= Jeremiah Kingsley Mamabolo =

Jeremiah Kingsley Mamabolo is the Acting Joint Special Representative for Darfur and Head of the United Nations-African Union Mission in Darfur (UNAMID). Prior to this appointment of
12 January 2017 by United Nations Secretary-General António Guterres, Mr. Mamabolo was the Deputy Joint Special Representative (Political) for UNAMID.
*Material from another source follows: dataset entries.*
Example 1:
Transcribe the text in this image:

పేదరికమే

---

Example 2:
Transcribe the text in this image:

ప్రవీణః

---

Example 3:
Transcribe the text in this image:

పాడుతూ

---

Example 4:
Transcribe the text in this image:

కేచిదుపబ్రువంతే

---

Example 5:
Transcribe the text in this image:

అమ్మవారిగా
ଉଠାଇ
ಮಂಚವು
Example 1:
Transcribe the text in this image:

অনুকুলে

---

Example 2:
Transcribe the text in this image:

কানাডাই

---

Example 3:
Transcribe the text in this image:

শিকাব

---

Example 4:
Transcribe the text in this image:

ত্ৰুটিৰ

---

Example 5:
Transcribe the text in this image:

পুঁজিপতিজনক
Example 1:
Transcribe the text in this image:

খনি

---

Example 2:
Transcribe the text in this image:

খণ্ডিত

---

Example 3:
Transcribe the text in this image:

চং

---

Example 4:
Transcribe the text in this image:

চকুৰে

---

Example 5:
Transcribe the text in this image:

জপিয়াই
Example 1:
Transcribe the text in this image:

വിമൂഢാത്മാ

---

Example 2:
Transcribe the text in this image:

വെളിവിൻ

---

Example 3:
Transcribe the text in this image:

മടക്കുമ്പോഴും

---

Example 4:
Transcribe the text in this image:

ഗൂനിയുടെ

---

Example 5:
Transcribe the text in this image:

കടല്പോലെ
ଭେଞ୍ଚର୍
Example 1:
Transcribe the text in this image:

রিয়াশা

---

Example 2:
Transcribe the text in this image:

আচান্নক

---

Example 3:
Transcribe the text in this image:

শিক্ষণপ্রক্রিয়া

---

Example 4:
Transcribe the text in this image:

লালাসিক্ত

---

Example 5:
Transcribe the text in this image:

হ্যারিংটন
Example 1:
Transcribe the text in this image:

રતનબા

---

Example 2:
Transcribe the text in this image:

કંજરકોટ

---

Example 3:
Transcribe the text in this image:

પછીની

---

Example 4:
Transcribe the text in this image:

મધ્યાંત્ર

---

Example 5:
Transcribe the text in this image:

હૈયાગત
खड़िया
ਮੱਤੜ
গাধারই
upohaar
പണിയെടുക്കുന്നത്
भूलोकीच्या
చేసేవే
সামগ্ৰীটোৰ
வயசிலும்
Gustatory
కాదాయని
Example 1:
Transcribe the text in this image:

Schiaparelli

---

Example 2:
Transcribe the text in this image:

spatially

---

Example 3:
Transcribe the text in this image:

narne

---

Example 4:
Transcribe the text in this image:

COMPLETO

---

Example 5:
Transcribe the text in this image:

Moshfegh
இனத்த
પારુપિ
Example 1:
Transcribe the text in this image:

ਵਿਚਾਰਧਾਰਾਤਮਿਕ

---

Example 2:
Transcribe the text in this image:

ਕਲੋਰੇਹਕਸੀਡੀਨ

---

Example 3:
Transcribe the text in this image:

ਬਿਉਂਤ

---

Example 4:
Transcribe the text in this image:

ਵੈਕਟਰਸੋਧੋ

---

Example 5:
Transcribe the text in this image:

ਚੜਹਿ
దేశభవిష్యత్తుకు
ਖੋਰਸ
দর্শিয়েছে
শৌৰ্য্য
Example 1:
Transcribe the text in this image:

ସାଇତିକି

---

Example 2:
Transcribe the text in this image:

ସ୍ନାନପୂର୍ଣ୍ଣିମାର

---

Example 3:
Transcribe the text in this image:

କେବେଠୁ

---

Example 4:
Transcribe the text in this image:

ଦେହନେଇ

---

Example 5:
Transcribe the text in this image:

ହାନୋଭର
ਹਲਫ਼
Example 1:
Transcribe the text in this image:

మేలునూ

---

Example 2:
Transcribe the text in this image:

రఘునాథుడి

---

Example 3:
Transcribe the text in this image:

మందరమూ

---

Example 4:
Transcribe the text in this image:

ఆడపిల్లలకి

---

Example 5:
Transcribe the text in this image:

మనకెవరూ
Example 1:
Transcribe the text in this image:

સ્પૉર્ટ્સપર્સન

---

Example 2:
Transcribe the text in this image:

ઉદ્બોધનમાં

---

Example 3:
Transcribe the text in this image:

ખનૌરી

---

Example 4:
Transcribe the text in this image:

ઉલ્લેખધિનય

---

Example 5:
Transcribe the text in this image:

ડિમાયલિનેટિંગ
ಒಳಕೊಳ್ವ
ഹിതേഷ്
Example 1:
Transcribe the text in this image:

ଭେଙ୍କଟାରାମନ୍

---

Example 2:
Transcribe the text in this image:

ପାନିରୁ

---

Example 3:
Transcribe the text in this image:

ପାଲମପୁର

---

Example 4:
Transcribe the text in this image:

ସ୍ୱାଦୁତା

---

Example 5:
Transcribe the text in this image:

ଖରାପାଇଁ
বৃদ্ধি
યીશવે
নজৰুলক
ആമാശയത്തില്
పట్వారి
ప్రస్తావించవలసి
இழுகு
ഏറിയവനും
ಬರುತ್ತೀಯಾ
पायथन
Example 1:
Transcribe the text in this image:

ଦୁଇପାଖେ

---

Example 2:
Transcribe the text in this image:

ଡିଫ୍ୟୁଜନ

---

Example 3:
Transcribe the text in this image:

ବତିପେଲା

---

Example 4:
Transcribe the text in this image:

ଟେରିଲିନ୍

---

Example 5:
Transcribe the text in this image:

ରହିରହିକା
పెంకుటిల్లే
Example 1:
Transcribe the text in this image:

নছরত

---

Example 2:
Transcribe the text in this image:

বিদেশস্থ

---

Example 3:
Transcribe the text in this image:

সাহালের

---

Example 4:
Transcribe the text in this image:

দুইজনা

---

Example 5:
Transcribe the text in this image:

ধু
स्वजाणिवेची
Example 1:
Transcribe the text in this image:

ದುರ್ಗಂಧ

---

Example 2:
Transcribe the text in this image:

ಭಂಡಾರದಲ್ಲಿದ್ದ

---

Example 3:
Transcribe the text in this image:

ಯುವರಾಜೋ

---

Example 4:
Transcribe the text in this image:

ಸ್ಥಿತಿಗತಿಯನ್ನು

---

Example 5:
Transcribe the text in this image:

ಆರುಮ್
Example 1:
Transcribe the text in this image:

==Biographical Information==
Having served as the Deputy Joint Special Representative for UNAMID since 2016, Mr. Mamabolo brings first-hand experience to this position having overseen the legal, political and human rights aspects of the missions’ work. Prior to this appointment, from 2013 to 2016, he served as Permanent Representative of South Africa to the United Nations where he also served as acting Chair of the “Group of 77” developing countries and China. He was appointed High Commissioner of South Africa to Nigeria in 2009 and played an instrumental role in the peace processes in Burundi and the Democratic Republic of the Congo. From 1999 to 2002, he served as the Permanent Representative to the African Union and led reconciliation efforts in post-war Sierra Leone. From 1995 to 1999, he served as High Commissioner to Zimbabwe. Mr. Mamabolo is a graduate of the University of Pretoria with a master's degree in public administration. He also holds a diploma in journalism from Harare Polytechnic College.